Reliable Selection of Heterogeneous Treatment Effect Estimators

Guo, Jiayi, Gao, Zijun

arXiv.org Machine Learning 

The estimation of heterogeneous treatment effects (HTEs) has become a central topic across statistics, econometrics, and machine learning, with applications ranging from personalized medicine to policy evaluation [1, 2, 3]. A growing body of work has proposed flexible estimators to capture individual-level treatment heterogeneity, including tree-based methods [2], representation-learning approaches [4, 5], and meta-learners [6, 7]. Despite this abundance of methods, determining which estimator performs best for a given application remains an open and underexplored problem [8, 9]. A reliable selection mechanism is crucial for practitioners [10], as choosing suboptimal estimators can directly affect downstream decision-making [11]. Evaluating or comparing HTE estimators is inherently difficult because the ground truth is unobservable: for each individual, only one potential outcome is realized [12], while HTEs are defined as the difference between two. Due to the fundamental unobservability of the treatment effect, comparing two HTE estimators is already challenging, and the difficulty is further exacerbated when a collection of estimators are being compared simultaneously.

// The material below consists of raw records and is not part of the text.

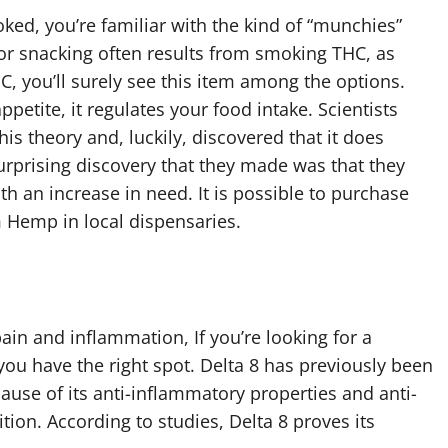
ed, you’re familiar with the kind of “munchies”
for snacking often results from smoking THC, as
C, you’ll surely see this item among the options.
petite, it regulates your food intake. Scientists
s theory and, luckily, discovered that it does
urprising discovery that they made was that they
ith an increase in need. It is possible to purchase
 Hemp in local dispensaries.
pain and inflammation, If you’re looking for a
ou have the right spot. Delta 8 has previously been
cause of its anti-inflammatory properties and anti-
tion. According to studies, Delta 8 proves its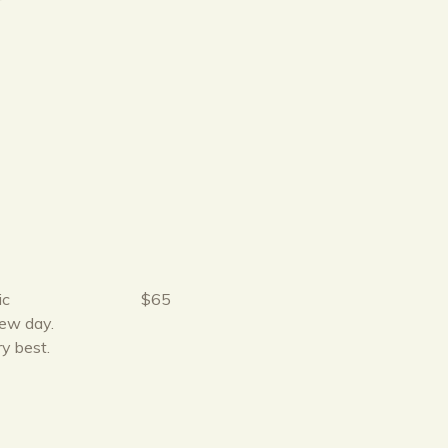
r
ic
$65
new day.
ry best.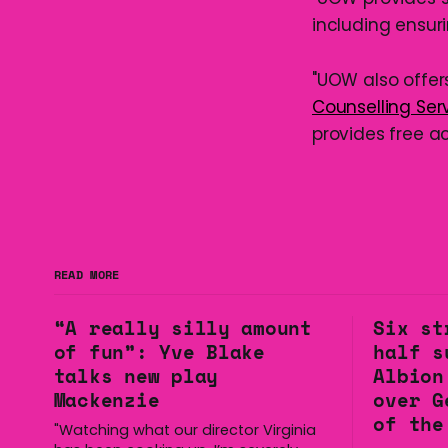
including ensur
"UOW also offer
Counselling Ser
provides free a
READ MORE
“A really silly amount
Six st
of fun”: Yve Blake
half s
talks new play
Albion
Mackenzie
over G
of the
"Watching what our director Virginia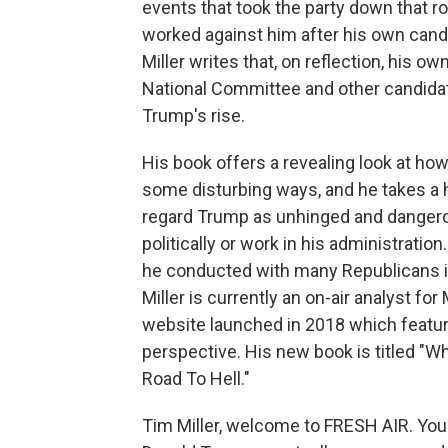
events that took the party down that r
worked against him after his own candid
Miller writes that, on reflection, his 
National Committee and other candidat
Trump's rise.
His book offers a revealing look at ho
some disturbing ways, and he takes a h
regard Trump as unhinged and dangerou
politically or work in his administratio
he conducted with many Republicans i
Miller is currently an on-air analyst fo
website launched in 2018 which featur
perspective. His new book is titled "W
Road To Hell."
Tim Miller, welcome to FRESH AIR. Yo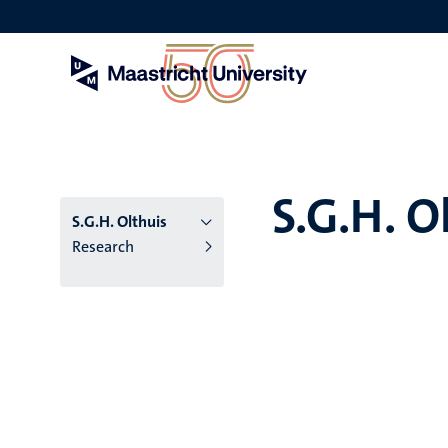
Skip
to
main
content
S.G.H. O
S.G.H. Olthuis
Research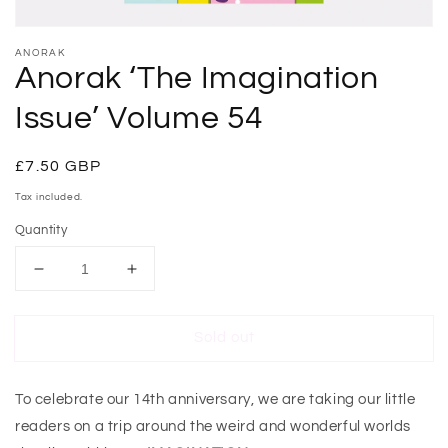
ANORAK
Anorak ‘The Imagination
Issue’ Volume 54
Regular
£7.50 GBP
Sold out
price
Tax included.
Quantity
Decrease
Increase
quantity
quantity
for
for
Sold out
Anorak
Anorak
‘The
‘The
Imagination
Imagination
To celebrate our 14th anniversary, we are taking our little
Issue’
Issue’
Volume
Volume
readers on a trip around the weird and wonderful worlds
54
54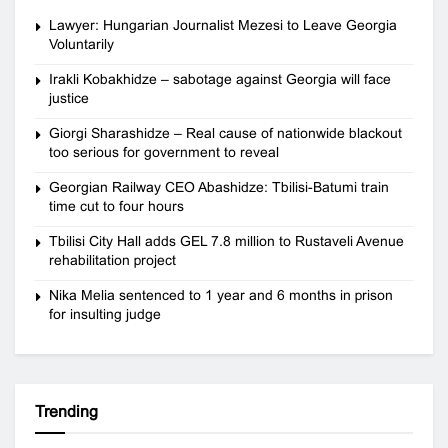
Lawyer: Hungarian Journalist Mezesi to Leave Georgia
Voluntarily
Irakli Kobakhidze – sabotage against Georgia will face
justice
Giorgi Sharashidze – Real cause of nationwide blackout
too serious for government to reveal
Georgian Railway CEO Abashidze: Tbilisi-Batumi train
time cut to four hours
Tbilisi City Hall adds GEL 7.8 million to Rustaveli Avenue
rehabilitation project
Nika Melia sentenced to 1 year and 6 months in prison
for insulting judge
Trending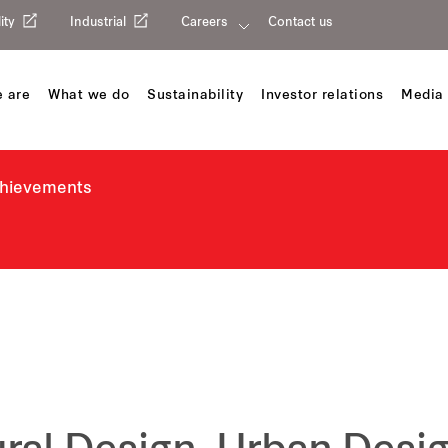
ity
Industrial
Careers
Contact us
 are
What we do
Sustainability
Investor relations
Media 
chievements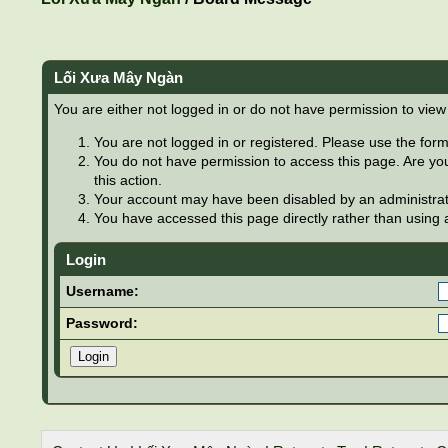
Lối Xưa Mây Ngàn
You are either not logged in or do not have permission to view
You are not logged in or registered. Please use the form 
You do not have permission to access this page. Are you
this action.
Your account may have been disabled by an administrator
You have accessed this page directly rather than using a
Login
Username:
Password: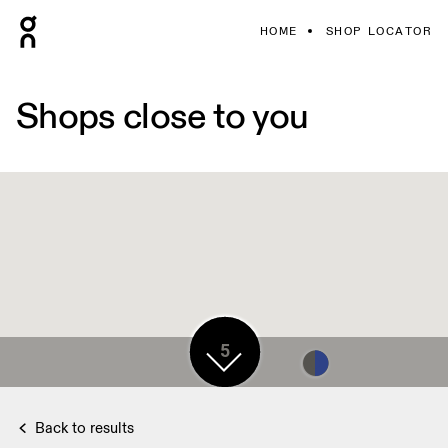
HOME
SHOP LOCATOR
Shops close to you
7
5
7
Back to results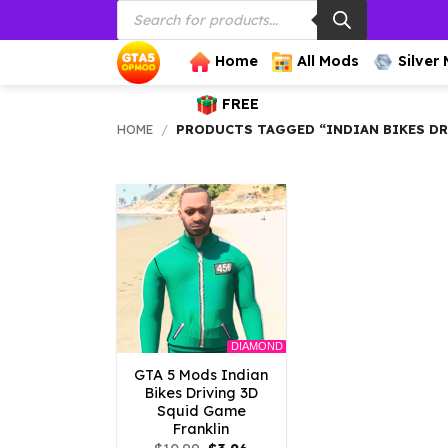
Products
Skip
search
to
content
Home
All Mods
Silver
FREE
HOME
/
PRODUCTS TAGGED “INDIAN BIKES D
DIAMOND
GTA 5 Mods Indian
Bikes Driving 3D
Squid Game
Franklin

To our knowledge, most papers that compare multiple HTE estimators rely on ground-truth or simulated values and use them to compute metrics such as the Precision in Estimation of Heterogeneous Effect (PEHE) and the A TE [13, 14]. However, these evaluation metrics are subject to fundamental limitations: ground-truth are unavailable in real-world observational studies, and simulated values depend critically on the chosen data-generating process and offer no formal statistical guarantees. In this paper, we develop a method for accurately selecting the best heterogeneous treatment effect estimator that operates without ground-truth information and provides provable error control.